INSTRUCTIONS TO FOLLOW: Lines from the line with "do so, you can" to the line with "When posting a" in the entries below, and only those, must be output exactly, with both ends included.

>>>>>

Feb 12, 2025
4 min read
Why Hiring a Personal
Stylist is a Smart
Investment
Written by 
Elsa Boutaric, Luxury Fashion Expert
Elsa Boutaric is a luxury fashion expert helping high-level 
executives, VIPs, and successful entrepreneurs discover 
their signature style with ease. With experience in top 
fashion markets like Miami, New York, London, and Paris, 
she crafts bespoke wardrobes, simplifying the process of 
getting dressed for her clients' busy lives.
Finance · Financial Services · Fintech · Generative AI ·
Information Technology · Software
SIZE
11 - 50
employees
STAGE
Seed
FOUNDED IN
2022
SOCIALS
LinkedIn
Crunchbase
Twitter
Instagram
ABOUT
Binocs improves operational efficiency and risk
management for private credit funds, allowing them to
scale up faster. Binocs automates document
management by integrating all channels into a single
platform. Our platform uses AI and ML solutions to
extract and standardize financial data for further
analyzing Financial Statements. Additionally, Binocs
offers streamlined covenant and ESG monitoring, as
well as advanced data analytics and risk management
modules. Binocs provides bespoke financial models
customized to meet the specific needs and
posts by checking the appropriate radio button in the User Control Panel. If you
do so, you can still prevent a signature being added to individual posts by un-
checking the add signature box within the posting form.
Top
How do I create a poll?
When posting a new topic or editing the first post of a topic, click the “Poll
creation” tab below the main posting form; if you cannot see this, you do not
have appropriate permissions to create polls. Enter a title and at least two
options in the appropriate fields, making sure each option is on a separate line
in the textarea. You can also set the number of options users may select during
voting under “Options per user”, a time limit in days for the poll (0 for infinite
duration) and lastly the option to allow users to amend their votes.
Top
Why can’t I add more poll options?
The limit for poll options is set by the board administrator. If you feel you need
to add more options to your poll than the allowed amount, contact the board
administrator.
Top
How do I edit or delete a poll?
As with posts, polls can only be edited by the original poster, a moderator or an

<<<<<
>>>>>

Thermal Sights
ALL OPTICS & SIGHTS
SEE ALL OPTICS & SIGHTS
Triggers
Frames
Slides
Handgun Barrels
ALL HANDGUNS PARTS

<<<<<

RESULT:
do so, you can still prevent a signature being added to individual posts by un-
checking the add signature box within the posting form.
Top
How do I create a poll?
When posting a new topic or editing the first post of a topic, click the “Poll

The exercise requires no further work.